── Exercise inputs ──

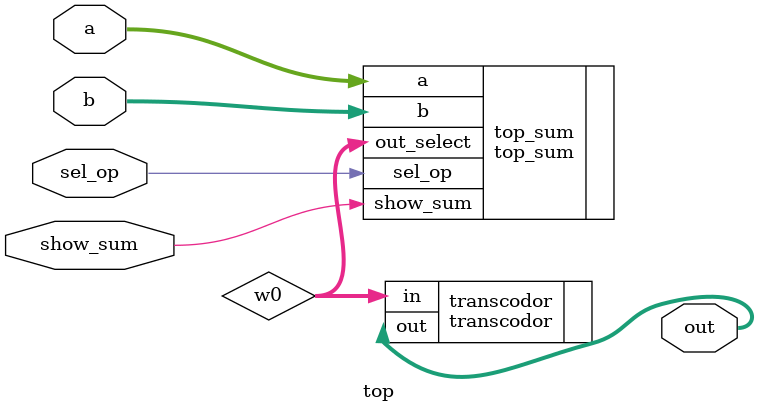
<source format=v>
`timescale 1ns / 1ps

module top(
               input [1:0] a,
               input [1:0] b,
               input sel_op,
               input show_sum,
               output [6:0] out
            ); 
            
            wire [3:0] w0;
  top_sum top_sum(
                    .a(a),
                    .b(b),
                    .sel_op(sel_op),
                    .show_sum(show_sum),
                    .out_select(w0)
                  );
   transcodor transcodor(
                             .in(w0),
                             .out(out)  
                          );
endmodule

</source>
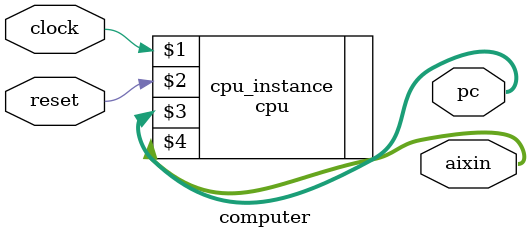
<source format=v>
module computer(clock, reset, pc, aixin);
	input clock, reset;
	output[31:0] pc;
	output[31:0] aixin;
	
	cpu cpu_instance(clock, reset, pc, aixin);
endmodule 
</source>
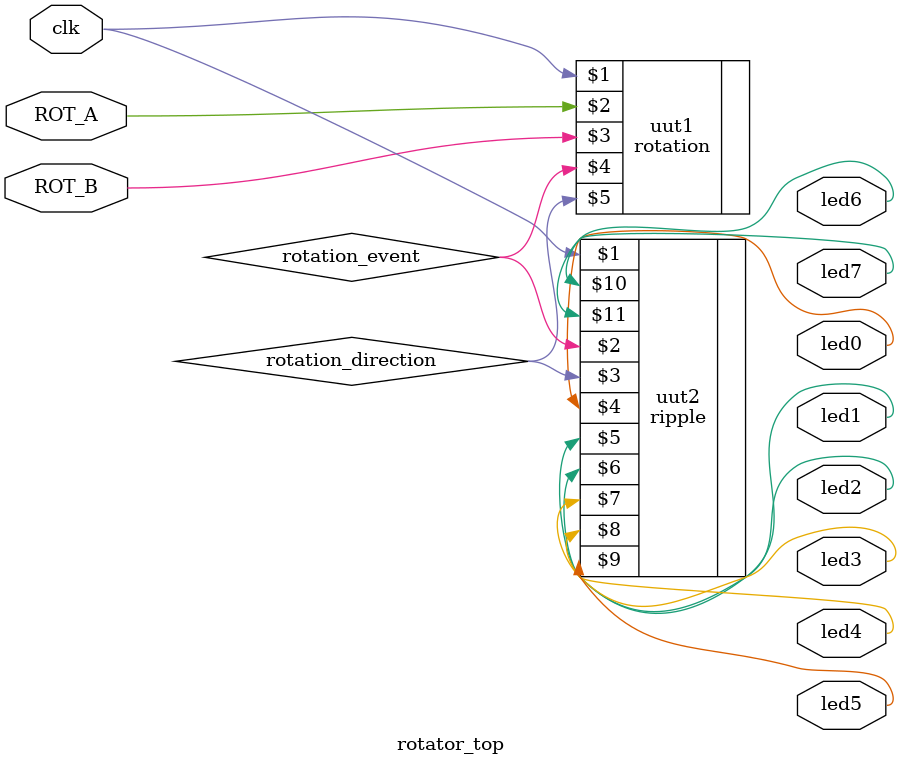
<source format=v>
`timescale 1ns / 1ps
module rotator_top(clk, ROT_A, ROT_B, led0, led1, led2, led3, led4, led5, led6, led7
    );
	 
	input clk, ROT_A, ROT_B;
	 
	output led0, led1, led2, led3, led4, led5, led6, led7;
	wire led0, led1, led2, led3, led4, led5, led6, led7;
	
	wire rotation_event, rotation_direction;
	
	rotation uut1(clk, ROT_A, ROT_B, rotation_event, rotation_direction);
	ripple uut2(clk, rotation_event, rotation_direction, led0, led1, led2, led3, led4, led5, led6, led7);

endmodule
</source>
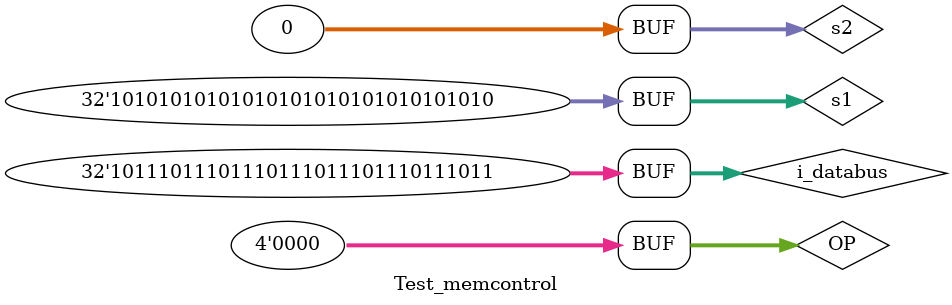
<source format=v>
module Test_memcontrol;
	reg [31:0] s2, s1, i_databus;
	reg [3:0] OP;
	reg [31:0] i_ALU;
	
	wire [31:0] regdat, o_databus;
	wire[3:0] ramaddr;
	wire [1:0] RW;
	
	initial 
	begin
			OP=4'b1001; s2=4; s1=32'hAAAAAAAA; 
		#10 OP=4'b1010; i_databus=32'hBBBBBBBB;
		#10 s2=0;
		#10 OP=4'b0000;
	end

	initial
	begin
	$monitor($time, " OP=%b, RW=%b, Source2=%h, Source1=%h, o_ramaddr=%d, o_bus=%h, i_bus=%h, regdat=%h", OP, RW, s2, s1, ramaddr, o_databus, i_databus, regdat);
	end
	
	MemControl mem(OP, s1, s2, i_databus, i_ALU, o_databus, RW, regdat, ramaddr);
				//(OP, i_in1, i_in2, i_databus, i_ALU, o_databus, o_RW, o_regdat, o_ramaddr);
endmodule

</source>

───

Exercise details >>
All lines from the start of the entries above through the line containing "RW, regdat, ramaddr);" are to be given again exactly; the pictures are not.

Answer >>
<source format=v>
`timescale 1ns / 1ps

module top(
               input [1:0] a,
               input [1:0] b,
               input sel_op,
               input show_sum,
               output [6:0] out
            ); 
            
            wire [3:0] w0;
  top_sum top_sum(
                    .a(a),
                    .b(b),
                    .sel_op(sel_op),
                    .show_sum(show_sum),
                    .out_select(w0)
                  );
   transcodor transcodor(
                             .in(w0),
                             .out(out)  
                          );
endmodule

</source>
<source format=v>
module computer(clock, reset, pc, aixin);
	input clock, reset;
	output[31:0] pc;
	output[31:0] aixin;
	
	cpu cpu_instance(clock, reset, pc, aixin);
endmodule 
</source>
<source format=v>
`timescale 1ns / 1ps
module rotator_top(clk, ROT_A, ROT_B, led0, led1, led2, led3, led4, led5, led6, led7
    );
	 
	input clk, ROT_A, ROT_B;
	 
	output led0, led1, led2, led3, led4, led5, led6, led7;
	wire led0, led1, led2, led3, led4, led5, led6, led7;
	
	wire rotation_event, rotation_direction;
	
	rotation uut1(clk, ROT_A, ROT_B, rotation_event, rotation_direction);
	ripple uut2(clk, rotation_event, rotation_direction, led0, led1, led2, led3, led4, led5, led6, led7);

endmodule
</source>
<source format=v>
module Test_memcontrol;
	reg [31:0] s2, s1, i_databus;
	reg [3:0] OP;
	reg [31:0] i_ALU;
	
	wire [31:0] regdat, o_databus;
	wire[3:0] ramaddr;
	wire [1:0] RW;
	
	initial 
	begin
			OP=4'b1001; s2=4; s1=32'hAAAAAAAA; 
		#10 OP=4'b1010; i_databus=32'hBBBBBBBB;
		#10 s2=0;
		#10 OP=4'b0000;
	end

	initial
	begin
	$monitor($time, " OP=%b, RW=%b, Source2=%h, Source1=%h, o_ramaddr=%d, o_bus=%h, i_bus=%h, regdat=%h", OP, RW, s2, s1, ramaddr, o_databus, i_databus, regdat);
	end
	
	MemControl mem(OP, s1, s2, i_databus, i_ALU, o_databus, RW, regdat, ramaddr);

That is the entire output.